- _Task description_:
Your reply should hold every entry below exactly as written and none of the pictures.

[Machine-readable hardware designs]
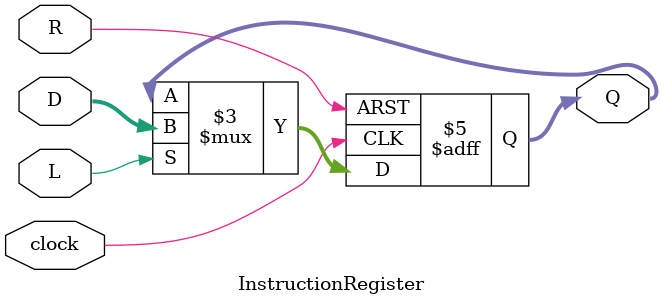
<source format=v>
module InstructionRegister(Q, D, L, R, clock);
	parameter N = 32; // number of bits
	output reg [N-1:0]Q; // registered output
	input [N-1:0]D; // data input
	input L; // load enable
	input R; // positive logic asynchronous reset
	input clock; // positive edge clock
	
	always @(posedge clock or posedge R) begin
		if(R)
			Q <= 0;
		else if(L)
			Q <= D;
		else
			Q <= Q;
	end
endmodule

</source>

- _Answer to this task_:
<source format=v>
module InstructionRegister(Q, D, L, R, clock);
	parameter N = 32; // number of bits
	output reg [N-1:0]Q; // registered output
	input [N-1:0]D; // data input
	input L; // load enable
	input R; // positive logic asynchronous reset
	input clock; // positive edge clock
	
	always @(posedge clock or posedge R) begin
		if(R)
			Q <= 0;
		else if(L)
			Q <= D;
		else
			Q <= Q;
	end
endmodule

</source>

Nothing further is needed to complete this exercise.